10th March Tauranga
Hereford has long since been the number one choice for dairy farmers choosing beef genetics to grow their business according to former Central Districts Beef Council chairman, dairy farmer & beef farmer, Rob Kirk.
Dairy farmers up and down the country know the convenience of the dominant white face as a quick and easy management tool.
However choosing a breed is one thing, choosing a bull is quite another says Rob. “Whatever the breed, selection of the right genetics to suit your business is paramount.”
Calving ease, marketability of the progeny and gestation length are the key drivers for the dairy industry, while the ability of the animal to grow into prime beef is the need of the beef industry he says. Herefords are one breed that can deliver in both areas.
He believes recorded bulls with moderate birthweights are the way to go.
“Why farmers persist in playing Russian roulette with “bush bulls” is beyond me.”
Equally the New Zealand dairy cow is not always a sound animal to birth a calf no matter what the size.
The genetic variation within all breeds dictates that now more than ever dairy farmers need to be armed with good bull selection tools.
New Zealand Herefords have, for the convenience of NZ dairy farmers, a dairy index which is a formula to make beef bull selection easy and safe. This index uses Breedplan data to generate one index expressed in dollar terms.
We all know that dairy farms are busy and efficiency and convenience rein supreme. It is also a place where bull selection has meant ticking a box or ringing an agent, but Rob urges dairy farmers to consider the options available when choosing a bull.
LIC and CRV Ambreed have good beef options for dairy farmers and these maybe the right choice in a CIDR programme.
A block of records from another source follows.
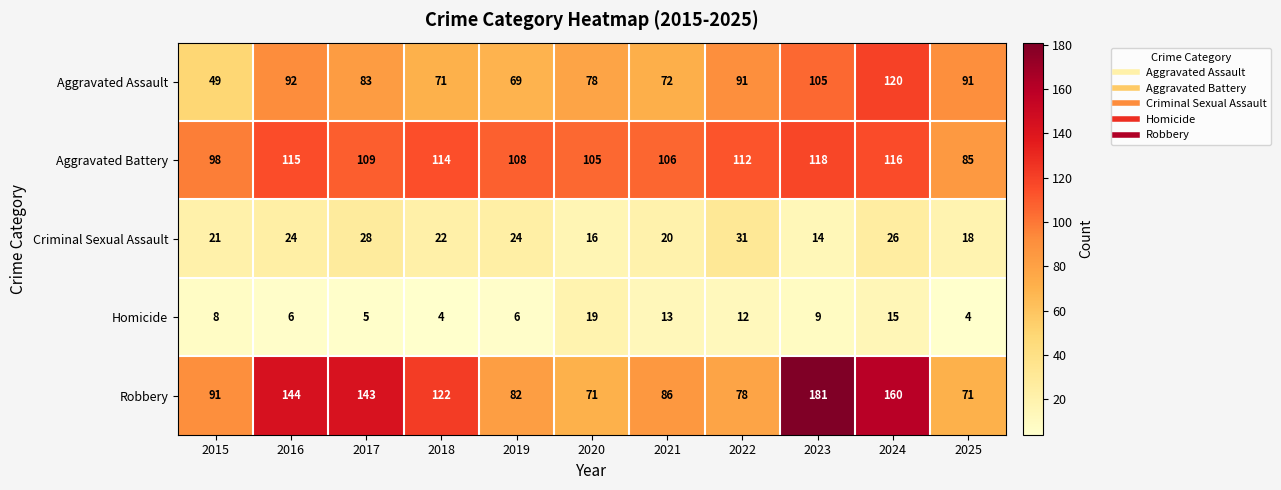

Which series changed the most between 2015 and 2017?

Robbery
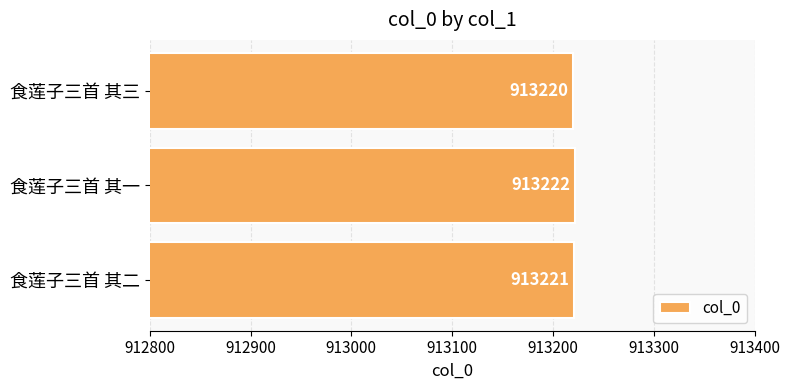

Are the bars horizontal?

Yes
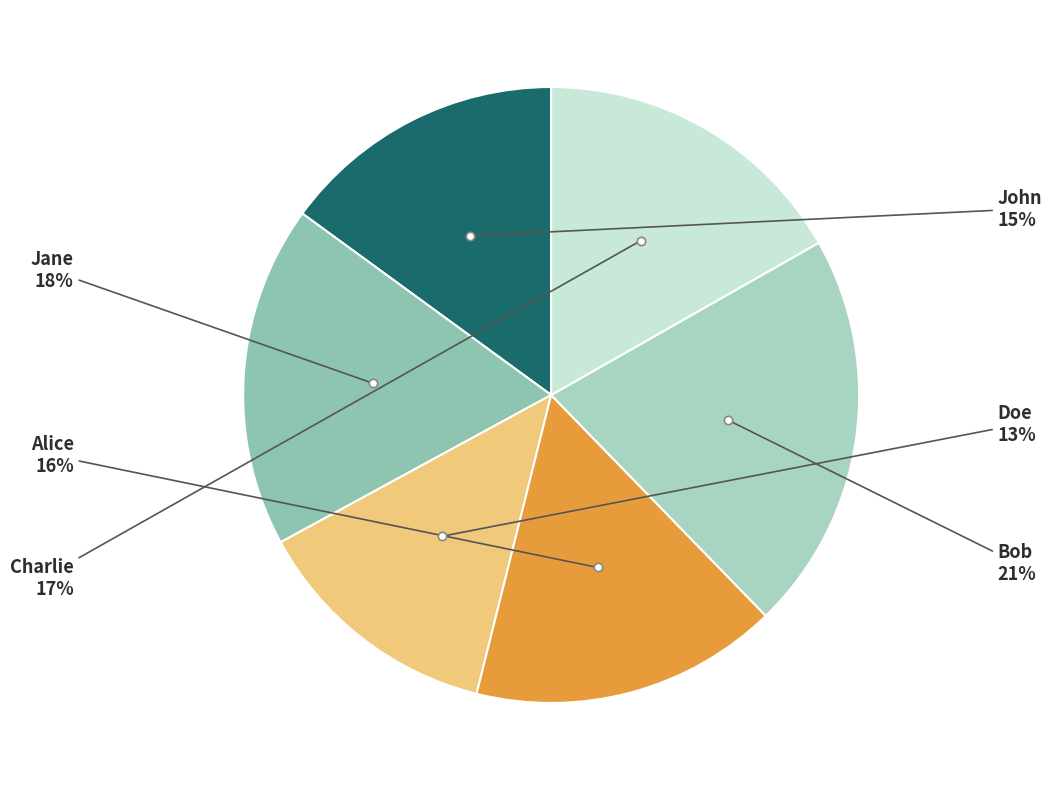

Which has a higher value, Doe or Jane?

Jane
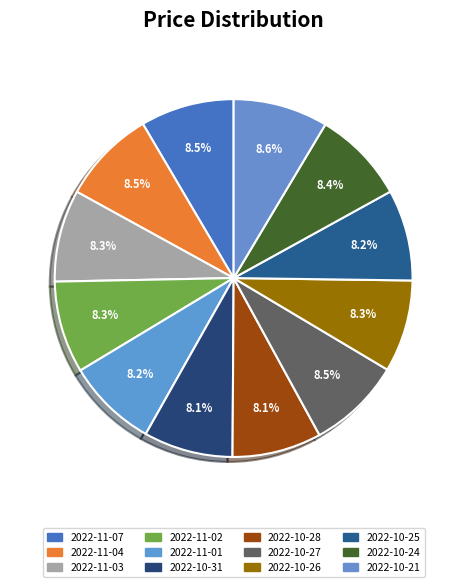

What portion of the pie excludes 2022-10-28?

91.9%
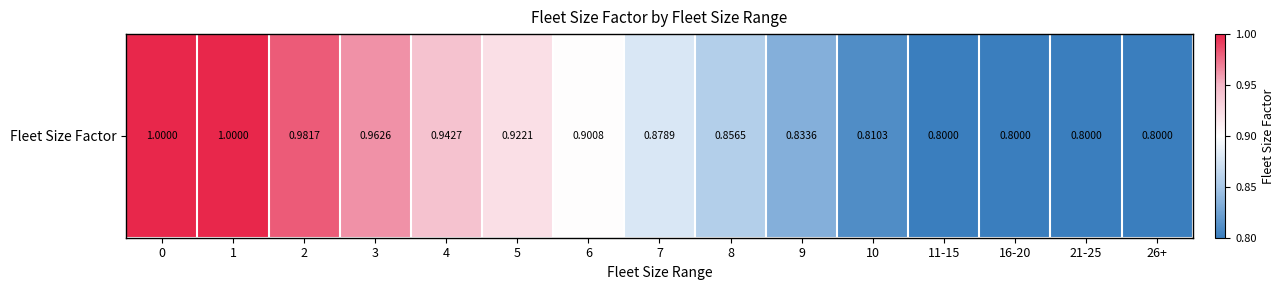

True or false: the data shows 1.4 at 7.

False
New Zealand Herefords have short gestation, low birthweigh “beef packs” available.
“As a former dairy farmer, now bull breeder, it’s with some horror I watch commissioned agents select the two biggest bulls from a group as the best bulls for their clients - leaving beef bull selection to an agent is not always ideal.”
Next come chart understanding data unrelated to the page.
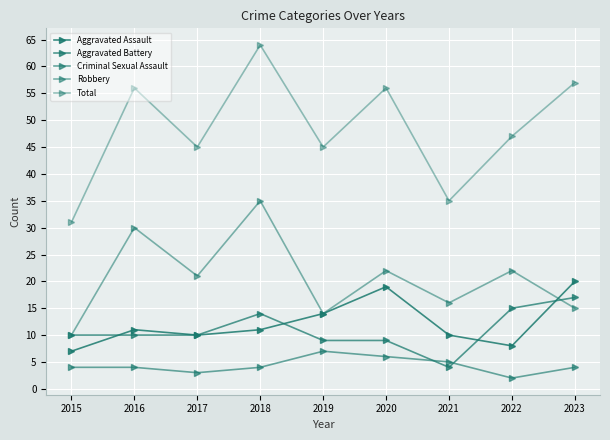

How many lines are shown in the chart?

5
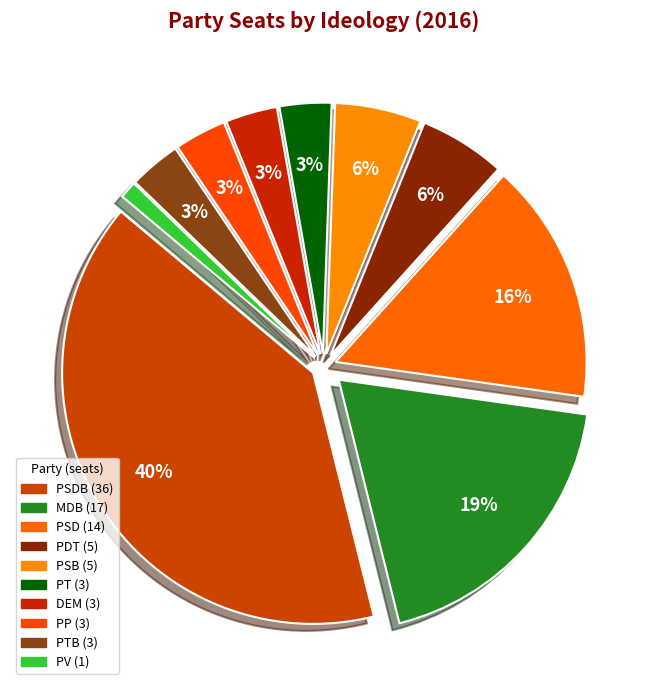

What is the smallest slice in the pie chart?

PV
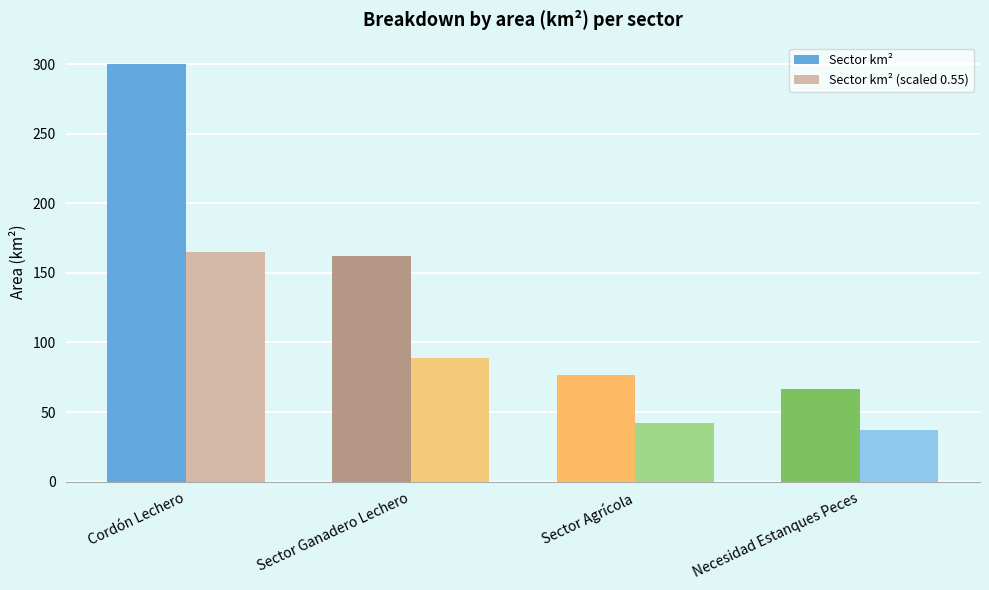

How many values in the Sector km² (scaled 0.55) series exceed 88?

2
Rob urges farmers to consider the following at bull buying time.
When selecting a bull:
Beef + Lamb NZ have bull selection hand books available free to all dairy farmers.
Too often dairy farmers skimp on the number of bulls used.
“Remember even in a good spring, under good management, bulls can break down.”
Data out of Canada and Australia suggests that any bull under enough stress to induce a cortisone spike lasting four days will lead to a drop in the bull’s semen quality for up to six weeks after the injury.
Bovine viral diarrhoea (BVD) and enzootic bovine leucosis (EBL) are also diseases to consider. Never accept delivery of a bull unless you are sure the bull is EBL free and BVD free and vaccinated.
“Remember your herd bulls need an annual BVD vaccination. A transiently infected bull will create chaos in your herd unless you keep your bull vaccinated,” says Rob.
All bulls, Jersey, Friesian or beef breeds need to be EBL tested. Good work done over the last 10 years could be undone by insufficient EBL management protocols, leaving the dairy industry at the mercy of New Zealand’s trading partners.
In some regions taking the spot market price for the four day old progeny makes sense, but for most operations a long term relationship with a rearer/finisher is more sustainable - if this applies to you, keep those EBVs and bull registrations to back up your sales pitch.
To maximise the premium in your superior Hereford-cross calves explain how the genetics in your calves will finish better and prove it by showing the EBVs to the purchaser. At the very least know the stud you bought the full from.
“EBVs are a dairyman’s best friend and - not least in marketing.”
With the dairy industry developing in a big way, many farmers may chose to tail up with Friesian bulls to produce unrecorded Friesian heifers – this can only improve the value in Hereford cross calves for those who stick with beef genetics.